Stored items:
• • •

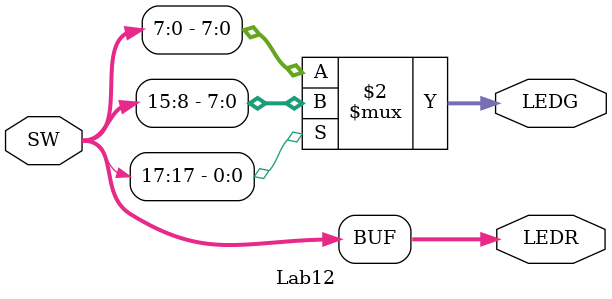
<source format=v>
module Lab12 (SW, LEDR, LEDG);
input [17:0]SW;
output [17:0]LEDR;
output [7:0]LEDG;
assign LEDR = SW;
assign LEDG[7:0] = (SW[17] == 0 )?SW[7:0]:SW[15:8] ; 
endmodule
</source>
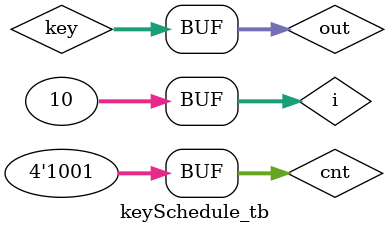
<source format=v>
module keyScheduler(
    input [127:0]in_key,
    input [3:0] round_cnt,
    output [127:0]round_key);
    reg[127:0] prev_key;
    reg [7:0]rcon ;
    wire [31:0]sbox_out;
    wire [7:0] r0;
 
    aes_sbox sbox(
                .sboxw({prev_key[23:16],prev_key[15:8],prev_key[7:0],prev_key[31:24]}),
                .new_sboxw(sbox_out)
                 );
    assign r0 = rcon ^  prev_key[127:120];  
    assign round_key[127:96] = sbox_out ^ {r0,prev_key[119:96]}; 

    assign round_key [95:64] = round_key[127:96] ^ prev_key [95:64];
    assign round_key [63:32] = round_key[95:64] ^ prev_key [63:32];
    assign round_key [31:0] = round_key[63:32] ^ prev_key [31:0];


    always @(round_cnt) begin
        if(round_cnt)
        begin
            rcon = {rcon[6 : 0], 1'b0} ^ (8'h1b & {8{rcon[7]}});
            prev_key = round_key;
        end
        else
        begin 
            prev_key = in_key;
            rcon = 8'h01;
        end
    end
    

endmodule
// module rcon(
//     input [3:0] round;
//     output [7:0] rcon_out
// );
// always @(round) begin
//     case (round)
//     4'd00: rcon_out = 1'h01;
//     4'd01: rcon_out = 1'h02;
//     4'd02: rcon_out = 1'h01;
//     4'd03: rcon_out = 1'h01;
//     4'd04: rcon_out = 1'h01;
//     4'd05: rcon_out = 1'h01;
//     4'd06: rcon_out = 1'h01;
//     4'd07: rcon_out = 1'h01;
//     4'd08: rcon_out = 1'h01;
//     4'd09: rcon_out = 1'h01;

module keySchedule_tb ();
    reg [127:0] key;
    reg[3:0] cnt;
    wire [127:0] out;
    keyScheduler DUT(.in_key(key),
                    .round_key(out),
                    .round_cnt(cnt) 
                  );
    integer i;
    initial begin
        key = 128'h6162636465666768696a6b6c6d6e6f70;
        for (i=0;i<10;i=i+1)
        begin
            cnt= i ;
            #5;
            key = out;
        end
    end
endmodule
</source>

• • •

[Instructions for the task]: Which lines hold the word "wire"? Return all of them from the records above.

[Answer box]:
    wire [31:0]sbox_out;
    wire [7:0] r0;
    wire [127:0] out;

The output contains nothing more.